Appellate Division Reverses Denial of Summary Judgment in Elevator Misleveling Case

2/9/2016

Appellate Division Reverses Denial of Summary Judgment in Elevator Misleveling Case

The Appellate Division has reversed an order of the Supreme Court, New York County, which denied the summary judgment motion of a building owner/manager in a case arising from a building resident’s claim that she tripped and fell upon leaving an elevator because the elevator misleveled when she attempted to step out of it.

The building owner moved for summary judgment asserting that it had no notice that there was anything wrong with the elevator based on two inspection of the elevator shortly before the incident and one shortly after the incident.  The building owner argued that an elevator misleveling is not a transient condition but that once an elevator mislevels it continues to mislevel until the elevator is adjusted or repaired.  In this case, when an elevator mechanic was summoned, he found no problem with the elevator after the incident.
————————
> _DIRECTIVES_
• A. Answer these from the passage on the elevator misleveling case:
(i) Which court issued the order that the Appellate Division reversed?
(ii) How many inspections of the elevator took place shortly before the incident?
(iii) What did the elevator mechanic find when he was summoned after the incident?
• B. Extend the passage on the elevator misleveling case by a few sentences, starting right after its final sentence.
The entries that follow come from a separate source and have no connection to the elevator case.

> _MATERIAL SHOWN_
————————
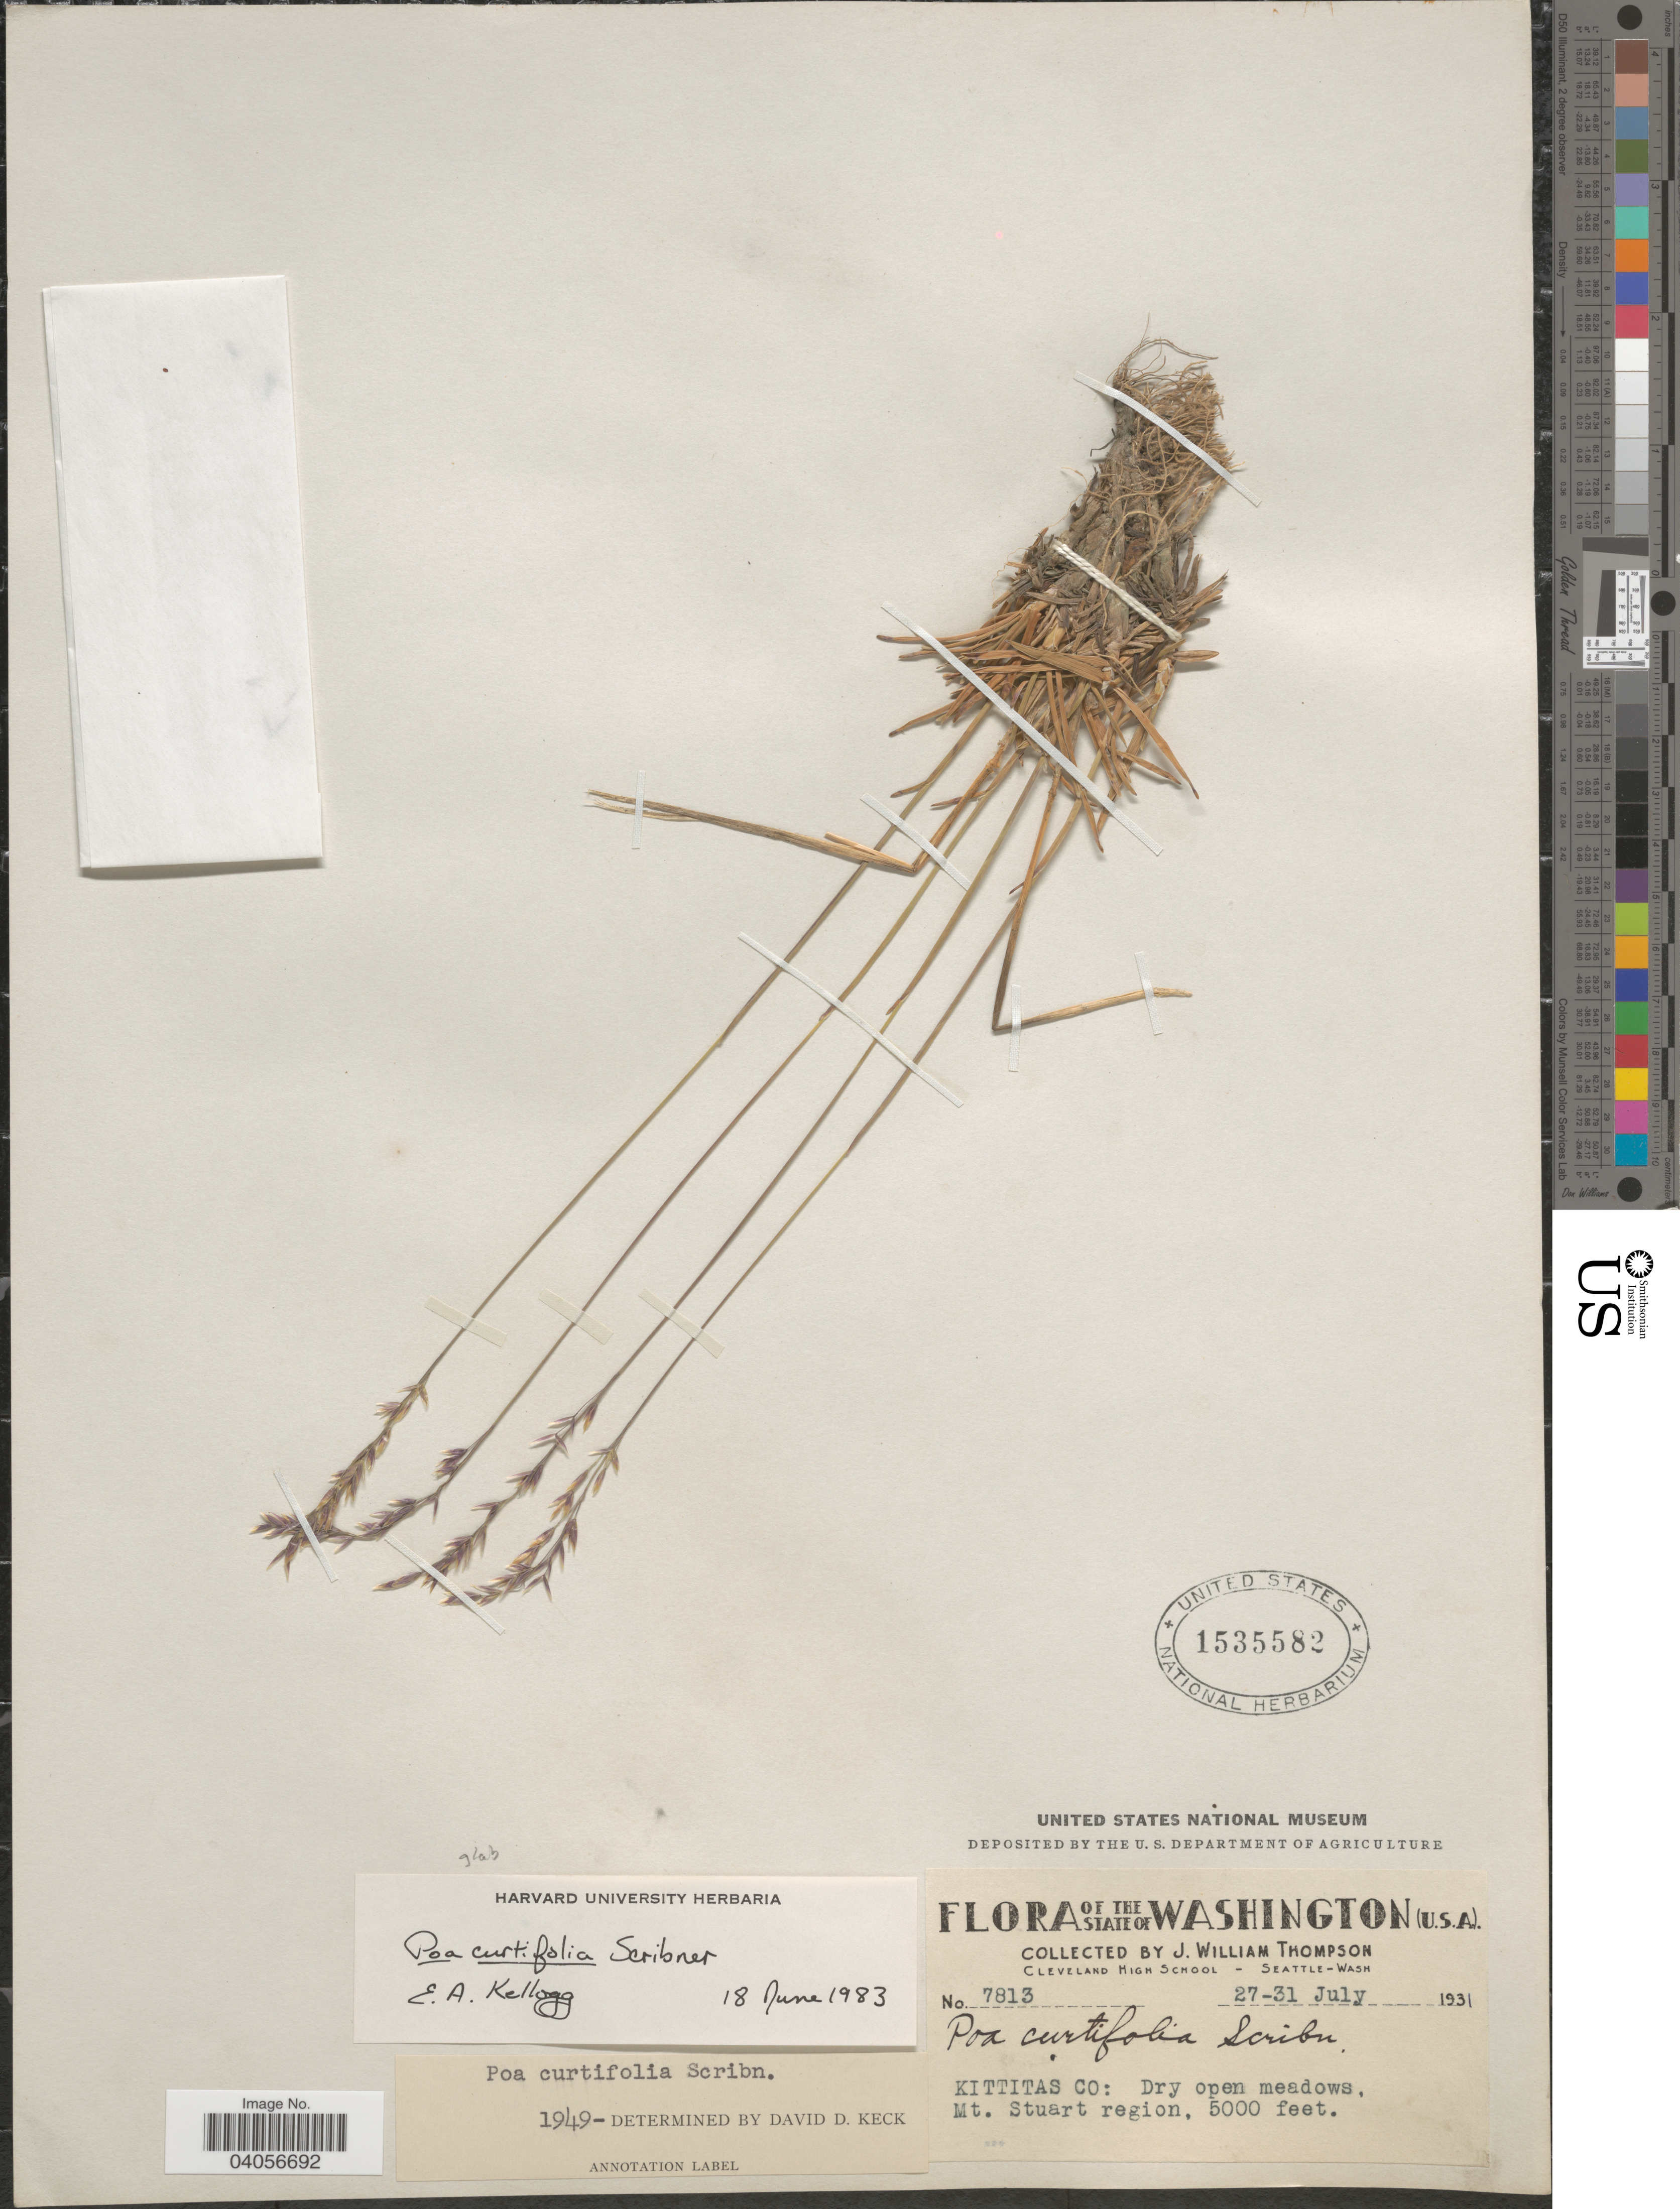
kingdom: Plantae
————————
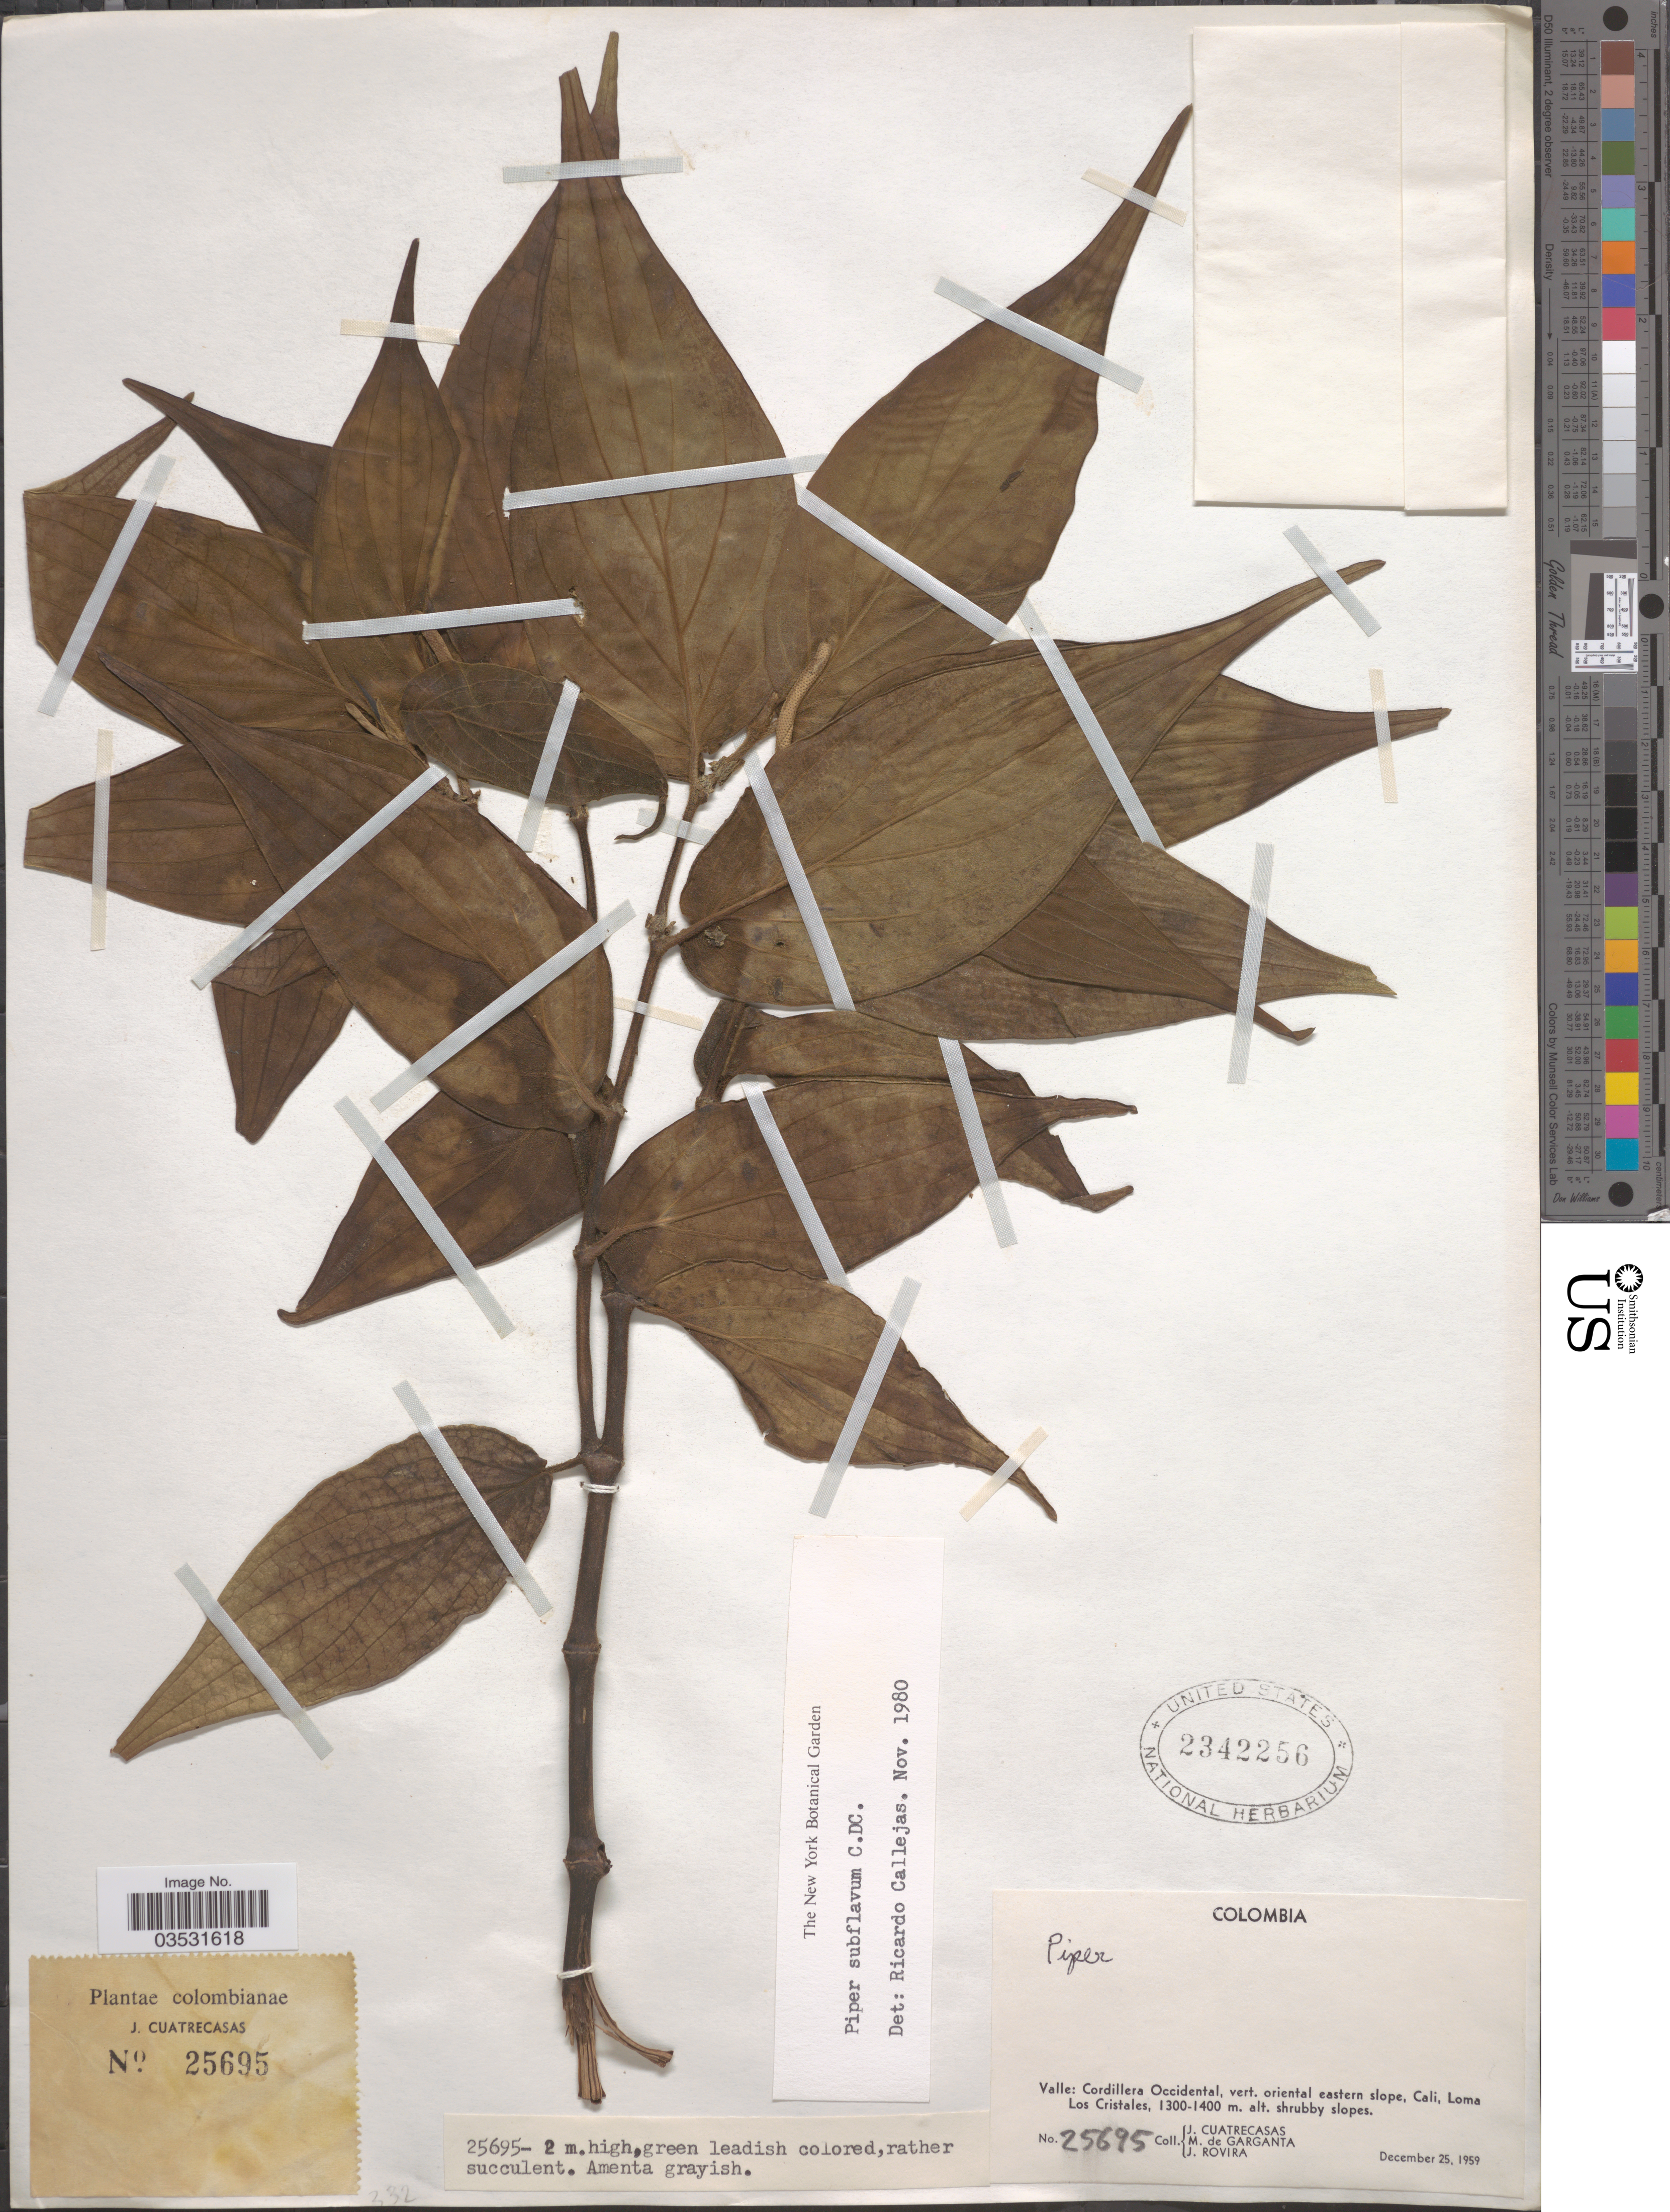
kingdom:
————————
> _RESULTS_
• A.
(i) The Supreme Court, New York County.
(ii) Two.
(iii) No problem with the elevator.

• B.
The Appellate Division rejected plaintiff’s claim that there had been other incidents of misleveling at other unspecified times and at other elevators as “vague, speculative and conclusory.”  The Appellate Division also rejected the opinion of plaintiff’s expert as to possible causes of the misleveling as “speculative and conclusory and lack[ing] evidentiary foundation.”

Plaintiff could not invoke the doctrine of res ipsa loquitur to avoid summary judgment, the Appellate Division held, because the building owner had ceded all responsibility to its elevator contractor.  Plaintiff could not invoke res ipsa loquitur against the elevator contractor because the accident could have happened even in the absence of negligence.

The appeal was written by Steven B. Prystowsky and argued by Harry Steinberg.  Congratulations to them both.

Fasano v. Euclid Hall Associates, ___ A.D.3d ___, ___ N.Y.S.2d ___ (1st Dep’t January 9, 2015)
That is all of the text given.